Stored data:
[Start of section]
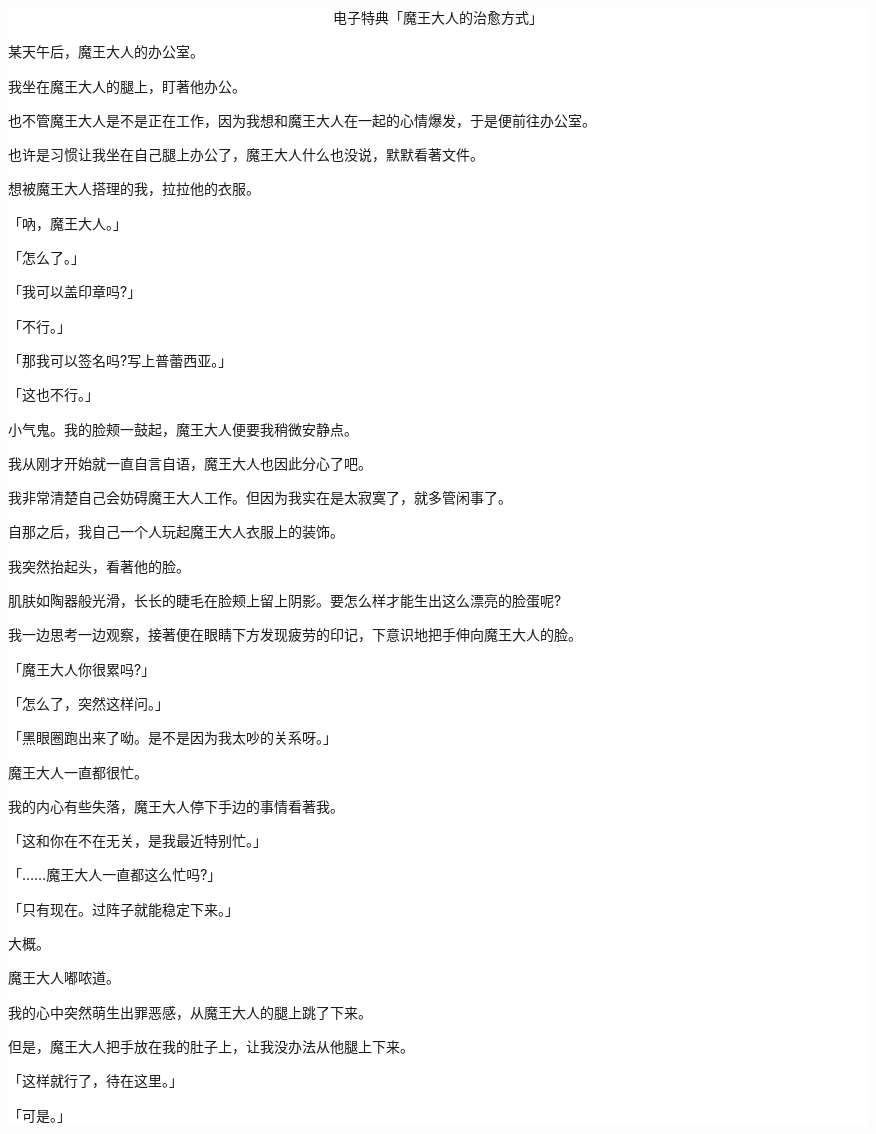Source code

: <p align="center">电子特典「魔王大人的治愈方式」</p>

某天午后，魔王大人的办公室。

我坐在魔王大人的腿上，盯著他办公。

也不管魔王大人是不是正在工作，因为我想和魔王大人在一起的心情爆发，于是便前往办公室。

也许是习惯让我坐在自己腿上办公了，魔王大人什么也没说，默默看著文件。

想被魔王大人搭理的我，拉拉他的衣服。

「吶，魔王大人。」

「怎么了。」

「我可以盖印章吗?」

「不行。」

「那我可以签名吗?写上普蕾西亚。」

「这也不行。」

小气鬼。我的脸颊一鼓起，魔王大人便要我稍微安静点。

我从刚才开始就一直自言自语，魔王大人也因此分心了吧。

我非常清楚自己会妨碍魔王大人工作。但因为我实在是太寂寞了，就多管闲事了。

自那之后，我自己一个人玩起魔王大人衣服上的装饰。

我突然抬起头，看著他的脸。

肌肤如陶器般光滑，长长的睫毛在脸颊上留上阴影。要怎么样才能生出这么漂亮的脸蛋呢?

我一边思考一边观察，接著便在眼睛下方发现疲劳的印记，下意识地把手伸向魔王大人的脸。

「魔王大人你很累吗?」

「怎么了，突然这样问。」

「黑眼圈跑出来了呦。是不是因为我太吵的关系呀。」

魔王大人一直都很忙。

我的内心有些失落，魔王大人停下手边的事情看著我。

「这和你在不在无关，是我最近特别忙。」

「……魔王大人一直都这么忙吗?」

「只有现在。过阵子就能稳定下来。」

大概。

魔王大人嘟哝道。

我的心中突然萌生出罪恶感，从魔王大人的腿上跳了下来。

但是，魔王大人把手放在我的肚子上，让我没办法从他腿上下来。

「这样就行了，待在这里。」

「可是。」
[End of section]
[Start of section]
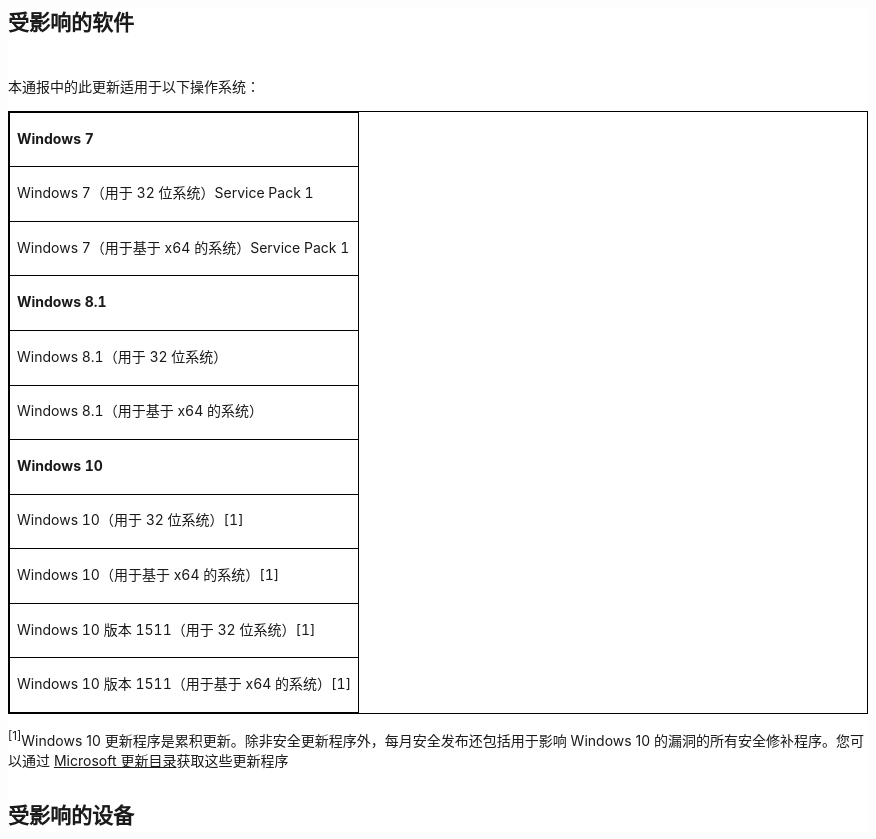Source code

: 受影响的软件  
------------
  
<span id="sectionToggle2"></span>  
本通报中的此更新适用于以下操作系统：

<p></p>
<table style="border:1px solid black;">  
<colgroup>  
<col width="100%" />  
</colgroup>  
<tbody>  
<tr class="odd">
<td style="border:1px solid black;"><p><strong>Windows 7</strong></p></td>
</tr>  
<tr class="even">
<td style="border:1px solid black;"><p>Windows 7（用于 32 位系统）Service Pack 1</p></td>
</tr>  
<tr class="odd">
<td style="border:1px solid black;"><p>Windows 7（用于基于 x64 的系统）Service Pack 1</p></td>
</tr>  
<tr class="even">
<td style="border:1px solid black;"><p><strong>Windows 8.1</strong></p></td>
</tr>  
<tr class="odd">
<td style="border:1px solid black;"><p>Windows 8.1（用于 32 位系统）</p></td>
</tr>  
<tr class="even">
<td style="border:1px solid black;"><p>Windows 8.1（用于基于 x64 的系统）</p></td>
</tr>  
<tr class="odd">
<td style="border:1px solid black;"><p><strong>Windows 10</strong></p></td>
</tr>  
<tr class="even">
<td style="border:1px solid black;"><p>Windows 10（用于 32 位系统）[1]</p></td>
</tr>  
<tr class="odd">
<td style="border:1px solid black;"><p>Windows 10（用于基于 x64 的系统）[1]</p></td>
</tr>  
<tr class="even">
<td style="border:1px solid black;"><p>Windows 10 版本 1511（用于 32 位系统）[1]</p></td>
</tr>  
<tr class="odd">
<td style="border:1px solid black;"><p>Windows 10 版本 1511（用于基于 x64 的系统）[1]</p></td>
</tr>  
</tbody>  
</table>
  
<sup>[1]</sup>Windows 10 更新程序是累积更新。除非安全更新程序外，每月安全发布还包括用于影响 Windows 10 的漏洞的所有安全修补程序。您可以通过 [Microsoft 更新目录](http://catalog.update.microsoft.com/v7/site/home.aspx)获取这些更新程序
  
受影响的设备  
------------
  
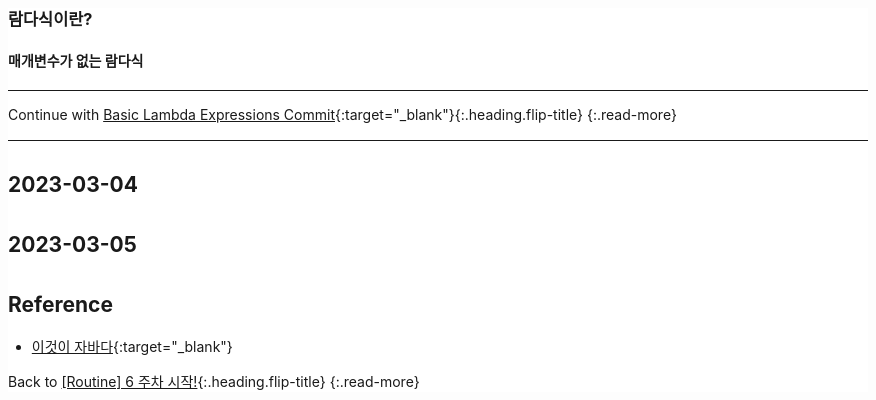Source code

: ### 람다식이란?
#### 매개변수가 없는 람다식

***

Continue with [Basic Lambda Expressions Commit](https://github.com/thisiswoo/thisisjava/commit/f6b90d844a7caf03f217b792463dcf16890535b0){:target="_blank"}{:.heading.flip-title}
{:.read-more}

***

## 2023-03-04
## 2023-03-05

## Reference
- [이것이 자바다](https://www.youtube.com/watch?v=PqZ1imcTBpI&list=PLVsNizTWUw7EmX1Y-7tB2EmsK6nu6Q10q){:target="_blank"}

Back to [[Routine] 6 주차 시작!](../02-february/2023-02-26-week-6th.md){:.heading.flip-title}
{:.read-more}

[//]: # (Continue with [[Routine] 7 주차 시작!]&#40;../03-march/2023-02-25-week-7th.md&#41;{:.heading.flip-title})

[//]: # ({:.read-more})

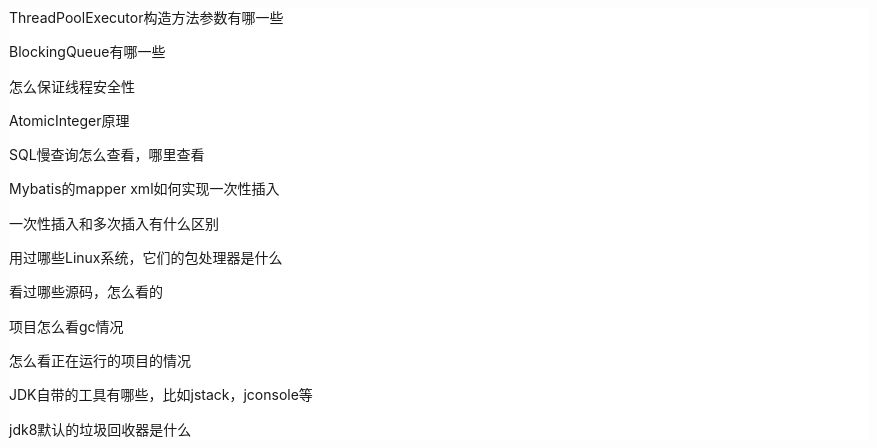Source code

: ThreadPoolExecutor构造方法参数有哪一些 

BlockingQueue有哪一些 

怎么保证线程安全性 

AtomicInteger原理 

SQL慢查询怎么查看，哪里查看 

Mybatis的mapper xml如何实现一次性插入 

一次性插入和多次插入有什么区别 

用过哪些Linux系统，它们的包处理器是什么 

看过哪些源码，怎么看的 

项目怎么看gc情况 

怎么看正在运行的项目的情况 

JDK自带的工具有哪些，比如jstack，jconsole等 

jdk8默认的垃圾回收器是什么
[End of section]
-- Task to complete --
Can you rewrite the lines starting at "## Reference" and ending at "[//]: # (Continue" so that "read-more" becomes "see-more", with everything else left unchanged?

-- Solved problem --
## Reference
- [이것이 자바다](https://www.youtube.com/watch?v=PqZ1imcTBpI&list=PLVsNizTWUw7EmX1Y-7tB2EmsK6nu6Q10q){:target="_blank"}

Back to [[Routine] 6 주차 시작!](../02-february/2023-02-26-week-6th.md){:.heading.flip-title}
{:.see-more}

[//]: # (Continue with [[Routine] 7 주차 시작!]&#40;../03-march/2023-02-25-week-7th.md&#41;{:.heading.flip-title})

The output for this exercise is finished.